Ternary quantization (I2_S) produces model files that are approximately 20x smaller than their float32 equivalents. A 7B parameter model that would normally require ~28 GB in float32 fits in roughly 3.2 GB with ternary weights.

Batch Size Effects​

Batch size has a significant impact on throughput. Single-token generation (batch size 1) is latency-optimized, while larger batch sizes improve aggregate throughput at the cost of per-token latency.

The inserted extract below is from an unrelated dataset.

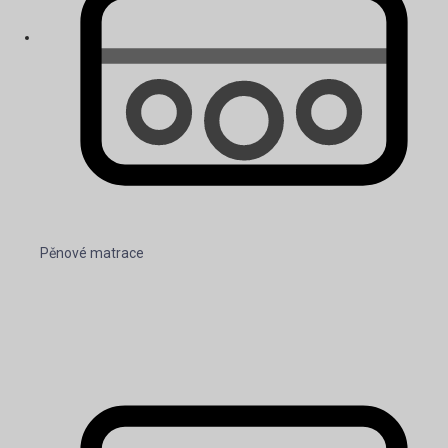
Pěnové matrace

Batch SizeThroughput MultiplierUse Case
11x (baseline)Interactive chat, real-time generation
4~2.5xSmall batch serving
16~6xBatch processing
64~12xOffline processing, benchmarks

Memory Requirements​

The ternary weight format dramatically reduces memory consumption:

  • Model weights: 1.58 bits per parameter (vs 32 bits for float32, 16 bits for float16)
  • KV cache: Standard float16, scales with context length and batch size
  • Activations: 8-bit quantized activations further reduce memory during inference

For the 2B-4T model, peak memory usage is approximately 1.3 GB for the model weights plus KV cache overhead that scales with sequence length. A 4096-token context window adds roughly 200-400 MB depending on the number of KV heads.

Inference Frameworks​

Trinity's benchmarks use the official Microsoft bitnet.cpp framework, which provides optimized kernels for ternary inference:

  • I2_S kernel: Optimized for ternary weight unpacking and accumulation
  • TL2 kernel: Advanced kernel with tiling for better cache utilization on x86
  • ARM NEON: Vectorized path for Apple Silicon and ARM servers

The RunPod deployment script (scripts/runpod_h100_bitnet.sh) automates benchmarking across thread counts and prompt variations on cloud GPU instances.